* Start TEXT BLOCK *

Any suggestions would be appreciated.
You're not writing it correctly in the first instance.
Now, there's hardcore way of achieving what you are trying to achieve (that is, do everything explicitly, on lower level), and use MethodReader/MethodWriter magic rovided by Chronicle.
Hardcore way
Writing
// write first event type
try (DocumentContext dc = queueAppender.writingDocument()) {
dc.wire().writeEventName("first").text("Hello first");
}
// write second event type
try (DocumentContext dc = queueAppender.writingDocument()) {
dc.wire().writeEventName("second").text("Hello second");
}
This will write different types of messages into the same queue, and you will be able to easily distinguish those when reading.
Reading
StringBuilder reusable = new StringBuilder();
while (true) {
try (DocumentContext dc = tailer.readingDocument()) {
if (!dc.isPresent) {
continue;
}
dc.wire().readEventName(reusable);
if ("first".contentEquals(reusable)) {
// handle first
} else if ("second".contentEquals(reusable)) {
// handle second
}
// optionally handle other events
}
}
The Chronicle Way (aka Peter's magic)
This works with any marshallable types, as well as any primitive types and CharSequence subclasses (i.e. Strings), and Bytes. For more details have a read of MethodReader/MethodWriter documentation.
Suppose you have some data classes:
public class FirstDataType implements Marshallable { // alternatively - extends SelfDescribingMarshallable
// data fields...
}
public class SecondDataType implements Marshallable { // alternatively - extends SelfDescribingMarshallable
// data fields...
}
Then, to write those data classes to the queue, you just need to define the interface, like this:
interface EventHandler {
void first(FirstDataType first);
void second(SecondDataType second);
}
Writing
Then, writing data is as simple as:
final EventHandler writer = appender.methodWriterBuilder(EventHandler).get();
// assuming firstDatum and secondDatum are created earlier
writer.first(firstDatum);
writer.second(secondDatum);
What this does is the same as in the hardcore section - it writes event name (which is taken from the method name in method writer, i.e. "first" or "second" correspondingly), and then the actual data object.
Reading
Now, to read those events from the queue, you need to provide an implementation of the above interface, that will handle corresponding event types, e.g.:
// you implement this to read data from the queue
private class MyEventHandler implements EventHandler {
public void first(FirstDataType first) {
// handle first type of events
}
public void second(SecondDataType second) {
// handle second type of events
}
}
And then you read as follows:
EventHandler handler = new MyEventHandler();
MethodReader reader = tailer.methodReader(handler);
while (true) {
reader.readOne(); // readOne returns boolean value which can be used to determine if there's no more data, and pause if appropriate
}
Misc
You don't have to use the same interface for reading and writing. In case you want to only read events of second type, you can define another interface:
interface OnlySecond {
void second(SecondDataType second);
}
Now, if you create a handler implementing this interface and give it to tailer#methodReader() call, the readOne() calls will only process events of second type while skipping all others.

* End TEXT BLOCK *
* Start INPUT ROWS *

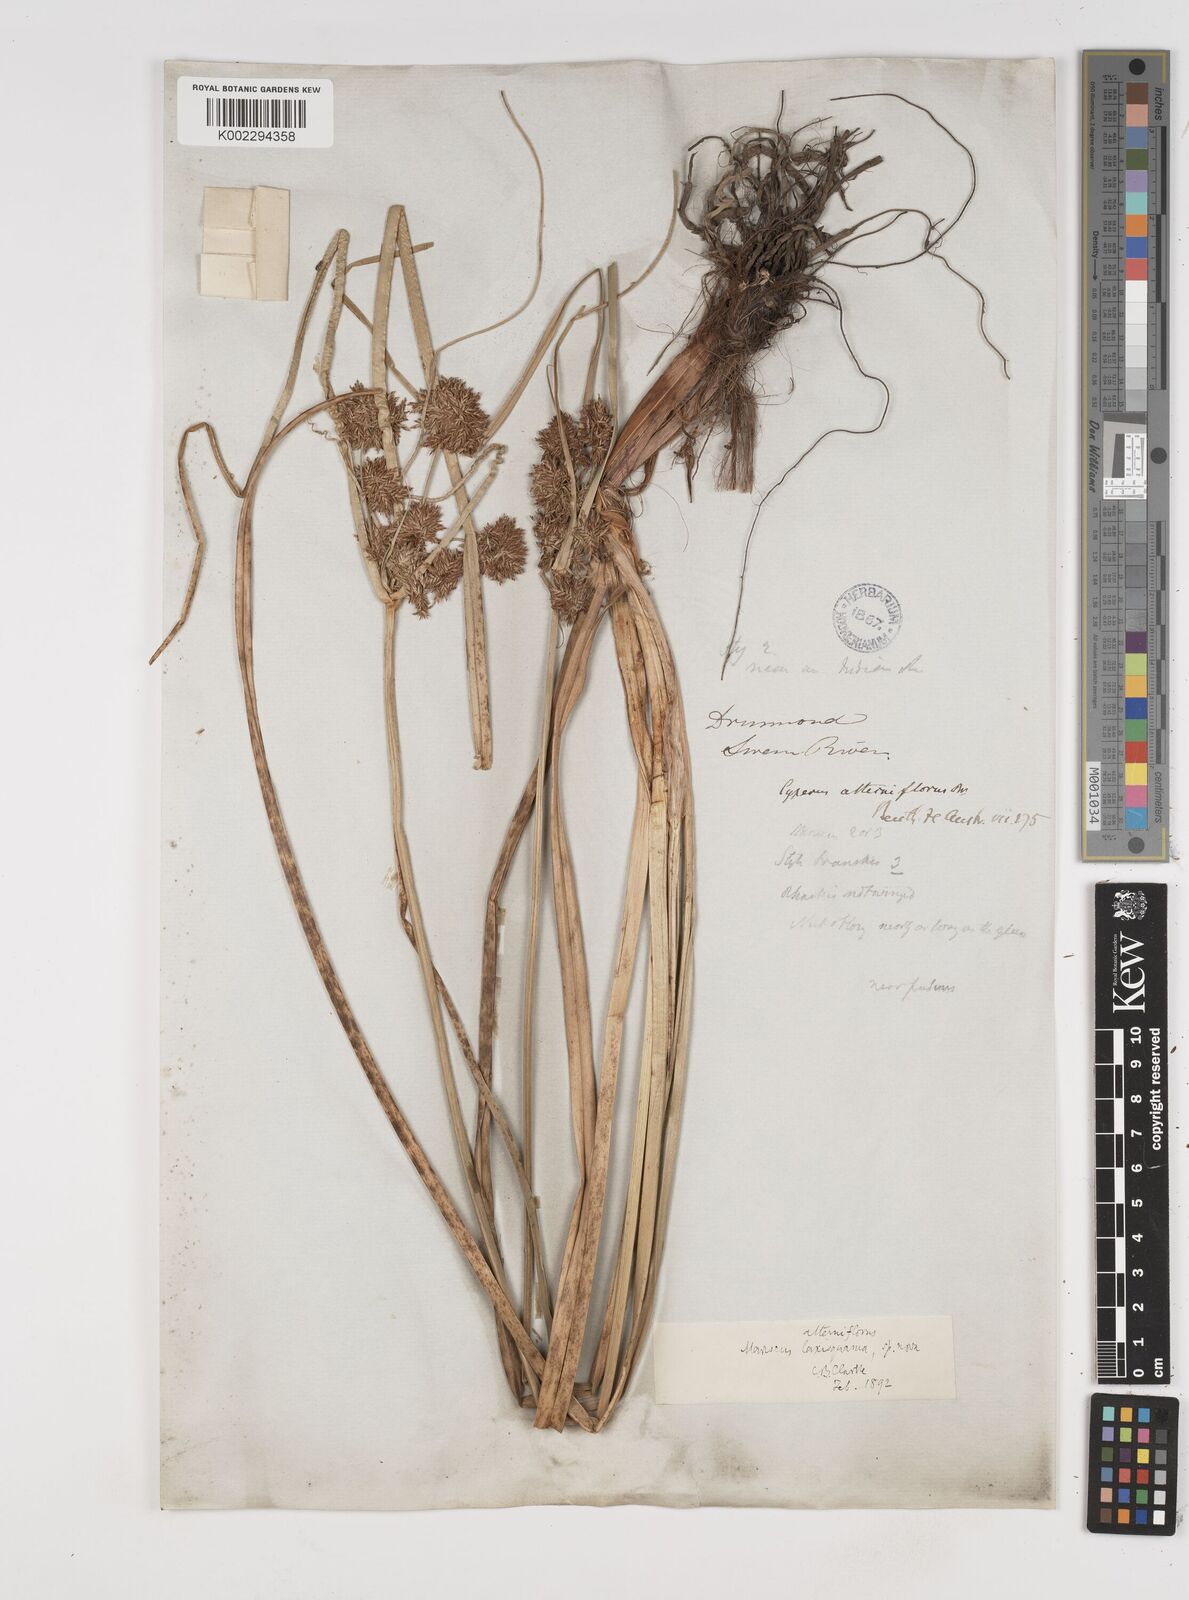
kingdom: Plantae
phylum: Tracheophyta
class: Liliopsida
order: Poales
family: Cyperaceae
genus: Cyperus
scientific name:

* End INPUT ROWS *

→ EXERCISE SET:
A - Decide whether each statement agrees with the Chronicle Queue answer, giving yes or no and quoting the words that decide it: (i) The same interface must be used for reading and for writing. (ii) The method writer takes the event name from the method name. (iii) The readOne() call returns a boolean value.
B - Please copy out the stretch of the listing from the line containing "phylum: Tracheophyta" through the end of the listing.

→ TASK RESULTS:
A -
(i) No: "You don't have to use the same interface for reading and writing."
(ii) Yes: "which is taken from the method name in method writer"
(iii) Yes: "readOne returns boolean value which can be used to determine if there's no more data"

B -
phylum: Tracheophyta
class: Liliopsida
order: Poales
family: Cyperaceae
genus: Cyperus
scientific name:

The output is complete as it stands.